Since being aware of this concept I’ve had many, many days feel wrong and go wrong. Many of them indeed started without intentional time with God.

And this is what I came to conclude:

If I forget God in the morning, then He doesn’t accompany me throughout the day, thus things go wrong. In essence: If I forget God, he forgets me. 

When I look upon that once believed idea I feel ill. I see it for what it is. A gross misrepresentation of the character of God. A bare-faced lie. A lie I want to correct, because I’ve learned something since, and I learned it in a season of many days that felt wrong.

In those days that felt wrong, I turned to God. 

I turned to God because alongside the lies I believed, I also believed some truth. 

I believed that He was the last One standing when everyone and everything else crumbled away from me. I believed that He said He loved me. So I ran towards Him.

I cuddled in close with His character, and in that embrace I found something magnificent about my identity.

I found that God called me worthy of His love and that love was more than I could have imagined. I found that He wanted to pour His goodness all over me. I found that my flaws, my sin, were no barrier to His love or His desire to be close to me. I found that He was and is doing everything in His power to bring me into everlasting life, where the certainty of my identity in Him will bring me peace forever.
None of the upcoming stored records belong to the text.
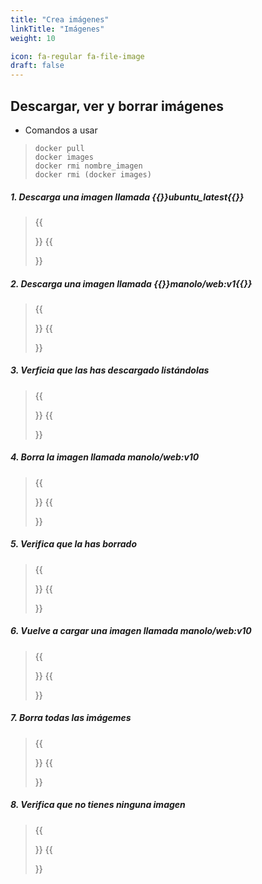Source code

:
 ```yaml
---
title: "Crea imágenes"
linkTitle: "Imágenes"
weight: 10

icon: fa-regular fa-file-image
draft: false    
---
```



## __Descargar, ver y borrar imágenes__
* Comandos a usar
> ```shell
> docker pull
> docker images
> docker rmi nombre_imagen
> docker rmi (docker images)
> ```


##### __1. Descarga una imagen llamada  {{<color color="text-success">}}ubuntu_latest{{</color>}}__
>{{<form  solucion="docker pull ubuntu:latest">}}
{{</form>}}
> 
##### __2. Descarga una imagen llamada  {{<color color="text-success">}}manolo/web:v1{{</color>}}__
>{{<form  solucion="docker pull manolo/web:v1">}}
{{</form>}}
##### __3. Verficia que las has descargado listándolas__
>{{<form  solucion="docker images">}}
{{</form>}} 
##### __4. Borra la imagen llamada manolo/web:v10__
>{{<form  solucion="docker rmi manolo/web:v10">}}
{{</form>}}
##### __5. Verifica que la has borrado__
>{{<form  solucion="docker images">}}
{{</form>}}
##### __6. Vuelve a cargar una imagen llamada  manolo/web:v10__
>{{<form  solucion="docker pull manolo/web:v1">}}
{{</form>}}
##### __7. Borra todas las imágemes__
>{{<form  solucion="docker rmi (docker images)">}}
{{</form>}}
##### __8. Verifica que no tienes ninguna imagen__
>{{<form  solucion="docker images">}}
{{</form>}}
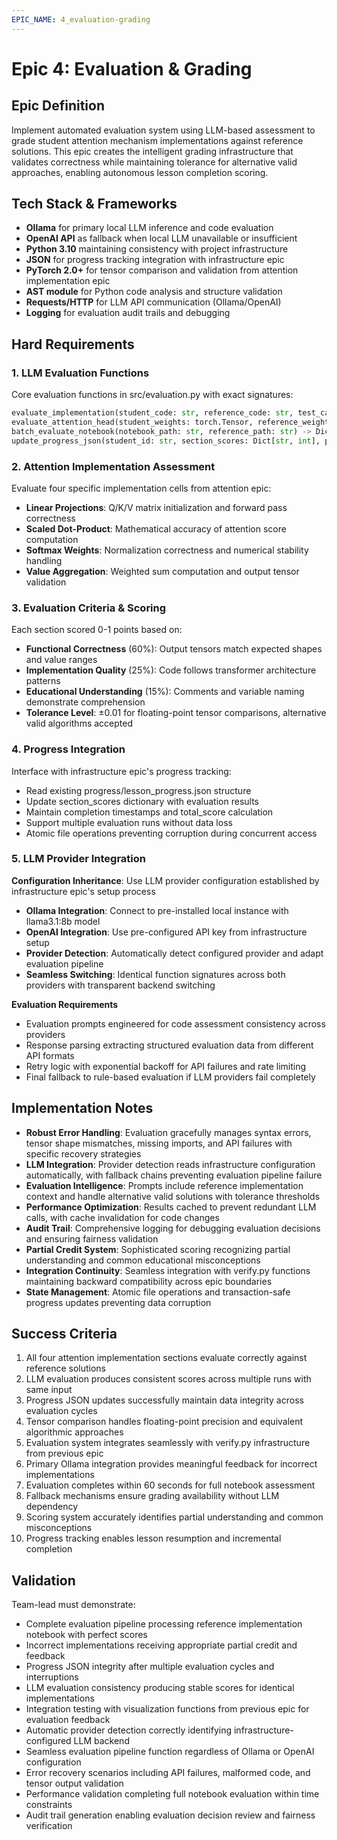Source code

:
 ```yaml
---
EPIC_NAME: 4_evaluation-grading
---
```


# Epic 4: Evaluation & Grading

## Epic Definition
Implement automated evaluation system using LLM-based assessment to grade student attention mechanism implementations against reference solutions. This epic creates the intelligent grading infrastructure that validates correctness while maintaining tolerance for alternative valid approaches, enabling autonomous lesson completion scoring.

## Tech Stack & Frameworks
- **Ollama** for primary local LLM inference and code evaluation
- **OpenAI API** as fallback when local LLM unavailable or insufficient
- **Python 3.10** maintaining consistency with project infrastructure
- **JSON** for progress tracking integration with infrastructure epic
- **PyTorch 2.0+** for tensor comparison and validation from attention implementation epic
- **AST module** for Python code analysis and structure validation
- **Requests/HTTP** for LLM API communication (Ollama/OpenAI)
- **Logging** for evaluation audit trails and debugging

## Hard Requirements

### 1. LLM Evaluation Functions
Core evaluation functions in src/evaluation.py with exact signatures:
```python
evaluate_implementation(student_code: str, reference_code: str, test_case: Dict, section_name: str) -> Dict[str, Any]
evaluate_attention_head(student_weights: torch.Tensor, reference_weights: torch.Tensor, tokens: List[str]) -> Dict[str, Any]
batch_evaluate_notebook(notebook_path: str, reference_path: str) -> Dict[str, Any]
update_progress_json(student_id: str, section_scores: Dict[str, int], progress_path: str) -> bool
```

### 2. Attention Implementation Assessment
Evaluate four specific implementation cells from attention epic:
- **Linear Projections**: Q/K/V matrix initialization and forward pass correctness
- **Scaled Dot-Product**: Mathematical accuracy of attention score computation
- **Softmax Weights**: Normalization correctness and numerical stability handling
- **Value Aggregation**: Weighted sum computation and output tensor validation

### 3. Evaluation Criteria & Scoring
Each section scored 0-1 points based on:
- **Functional Correctness** (60%): Output tensors match expected shapes and value ranges
- **Implementation Quality** (25%): Code follows transformer architecture patterns
- **Educational Understanding** (15%): Comments and variable naming demonstrate comprehension
- **Tolerance Level**: ±0.01 for floating-point tensor comparisons, alternative valid algorithms accepted

### 4. Progress Integration
Interface with infrastructure epic's progress tracking:
- Read existing progress/lesson_progress.json structure
- Update section_scores dictionary with evaluation results
- Maintain completion timestamps and total_score calculation
- Support multiple evaluation runs without data loss
- Atomic file operations preventing corruption during concurrent access

### 5. LLM Provider Integration
**Configuration Inheritance**: Use LLM provider configuration established by infrastructure epic's setup process
- **Ollama Integration**: Connect to pre-installed local instance with llama3.1:8b model
- **OpenAI Integration**: Use pre-configured API key from infrastructure setup
- **Provider Detection**: Automatically detect configured provider and adapt evaluation pipeline
- **Seamless Switching**: Identical function signatures across both providers with transparent backend switching

**Evaluation Requirements**
- Evaluation prompts engineered for code assessment consistency across providers
- Response parsing extracting structured evaluation data from different API formats
- Retry logic with exponential backoff for API failures and rate limiting
- Final fallback to rule-based evaluation if LLM providers fail completely

## Implementation Notes
- **Robust Error Handling**: Evaluation gracefully manages syntax errors, tensor shape mismatches, missing imports, and API failures with specific recovery strategies
- **LLM Integration**: Provider detection reads infrastructure configuration automatically, with fallback chains preventing evaluation pipeline failure
- **Evaluation Intelligence**: Prompts include reference implementation context and handle alternative valid solutions with tolerance thresholds
- **Performance Optimization**: Results cached to prevent redundant LLM calls, with cache invalidation for code changes
- **Audit Trail**: Comprehensive logging for debugging evaluation decisions and ensuring fairness validation
- **Partial Credit System**: Sophisticated scoring recognizing partial understanding and common educational misconceptions
- **Integration Continuity**: Seamless integration with verify.py functions maintaining backward compatibility across epic boundaries
- **State Management**: Atomic file operations and transaction-safe progress updates preventing data corruption

## Success Criteria
1. All four attention implementation sections evaluate correctly against reference solutions
2. LLM evaluation produces consistent scores across multiple runs with same input
3. Progress JSON updates successfully maintain data integrity across evaluation cycles
4. Tensor comparison handles floating-point precision and equivalent algorithmic approaches
5. Evaluation system integrates seamlessly with verify.py infrastructure from previous epic
6. Primary Ollama integration provides meaningful feedback for incorrect implementations
7. Evaluation completes within 60 seconds for full notebook assessment
8. Fallback mechanisms ensure grading availability without LLM dependency
9. Scoring system accurately identifies partial understanding and common misconceptions
10. Progress tracking enables lesson resumption and incremental completion

## Validation
Team-lead must demonstrate:
- Complete evaluation pipeline processing reference implementation notebook with perfect scores
- Incorrect implementations receiving appropriate partial credit and feedback
- Progress JSON integrity after multiple evaluation cycles and interruptions
- LLM evaluation consistency producing stable scores for identical implementations
- Integration testing with visualization functions from previous epic for evaluation feedback
- Automatic provider detection correctly identifying infrastructure-configured LLM backend
- Seamless evaluation pipeline function regardless of Ollama or OpenAI configuration
- Error recovery scenarios including API failures, malformed code, and tensor output validation
- Performance validation completing full notebook evaluation within time constraints
- Audit trail generation enabling evaluation decision review and fairness verification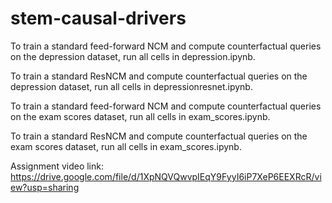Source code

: # stem-causal-drivers

To train a standard feed-forward NCM and compute counterfactual queries on the depression dataset, run all cells in depression.ipynb.

To train a standard ResNCM and compute counterfactual queries on the depression dataset, run all cells in depressionresnet.ipynb.

To train a standard feed-forward NCM and compute counterfactual queries on the exam scores dataset, run all cells in exam_scores.ipynb.

To train a standard ResNCM and compute counterfactual queries on the exam scores dataset, run all cells in exam_scores.ipynb.

Assignment video link: https://drive.google.com/file/d/1XpNQVQwvpIEqY9FyyI6iP7XeP6EEXRcR/view?usp=sharing 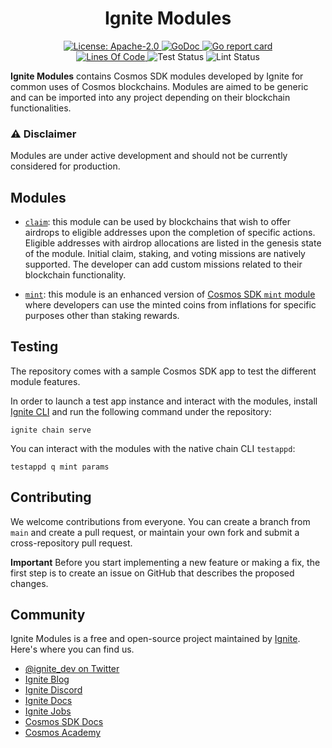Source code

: <div align="center">
  <h1> Ignite Modules </h1>
</div>

<div align="center">
  <a href="https://github.com/cosmos/cosmos-sdk/blob/main/LICENSE">
    <img alt="License: Apache-2.0" src="https://img.shields.io/github/license/cosmos/cosmos-sdk.svg" />
  </a>
  <a href="https://pkg.go.dev/github.com/ignite/modules?tab=doc">
    <img alt="GoDoc" src="https://pkg.go.dev/badge/github.com/ignite/modules.svg" />
  </a>
  <a href="https://goreportcard.com/report/github.com/ignite/modules">
    <img alt="Go report card" src="https://goreportcard.com/badge/github.com/ignite/modules" />
  </a>
<!--
  <a href="https://codecov.io/gh/ignite/modules">
    <img alt="Code Coverage" src="https://codecov.io/gh/ignite/modules/branch/develop/graph/badge.svg" />
  </a>
-->
</div>
<div align="center">
  <a href="https://github.com/ignite/modules">
    <img alt="Lines Of Code" src="https://tokei.rs/b1/github/ignite/modules" />
  </a>
    <img alt="Test Status" src="https://github.com/ignite/modules/workflows/Test/badge.svg" />
    <img alt="Lint Status" src="https://github.com/ignite/modules/workflows/Lint/badge.svg" />
</div>

**Ignite Modules** contains Cosmos SDK modules developed by Ignite for common uses of Cosmos blockchains.
Modules are aimed to be generic and can be imported into any project depending on their blockchain functionalities.

### ⚠️ Disclaimer

Modules are under active development and should not be currently considered for production.

## Modules

- [`claim`](x/claim): this module can be used by blockchains that wish to offer airdrops to eligible addresses upon the completion of specific actions. Eligible addresses with airdrop allocations are listed in the genesis state of the module. Initial claim, staking, and voting missions are natively supported. The developer can add custom missions related to their blockchain functionality.


- [`mint`](x/mint): this module is an enhanced version of [Cosmos SDK `mint` module](https://docs.cosmos.network/master/modules/mint/) where developers can use the minted coins from inflations for specific purposes other than staking rewards.

## Testing

The repository comes with a sample Cosmos SDK app to test the different module features.

In order to launch a test app instance and interact with the modules, install [Ignite CLI](https://ignite.com) and run the following command under the repository:

```
ignite chain serve
```

You can interact with the modules with the native chain CLI `testappd`:

```
testappd q mint params
```

## Contributing

We welcome contributions from everyone. You can create a branch from `main` and create a pull request, or maintain your own fork and submit a cross-repository pull request.

**Important** Before you start implementing a new feature or making a fix, the first step is to create an issue on GitHub that describes the proposed changes.

## Community

Ignite Modules is a free and open-source project maintained by [Ignite](https://ignite.com). Here's where you can find us. 

- [@ignite_dev on Twitter](https://twitter.com/ignite_dev)
- [Ignite Blog](https://ignite.com/blog/)
- [Ignite Discord](https://discord.com/invite/ignite)
- [Ignite Docs](https://docs.ignite.com/)
- [Ignite Jobs](https://ignite.com/careers)
- [Cosmos SDK Docs](https://docs.cosmos.network)
- [Cosmos Academy](https://tutorials.cosmos.network/academy/0-welcome/)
And friends, that knowledge made the wrong days feel better. That knowledge helped the wrong days go right. If I forget that knowledge the wrong days feel worse. If I forget that knowledge the right days go wrong. 

Spending time with God is not like a contract I must sign in order to have Him accompany me on my day so He can sweep the bad feelings away and use His great power to chop obstacles out of my path.

No. Spending time with God is much more like getting a hug or an affirming word from someone I love before I head out the door in the morning. It is a warm reminder of my value and potential. It is a reminder of how very loved I am and how very loved the people I encounter throughout my day are.

And that reminder is waiting at any time of the day.


One response to “Any time of the day”

  1. Yes! I asked Mel Hinze how she gets her time with Jesus in the morning, now that she has 300 kids. She just smiled and said “I spend the whole day with Him now.”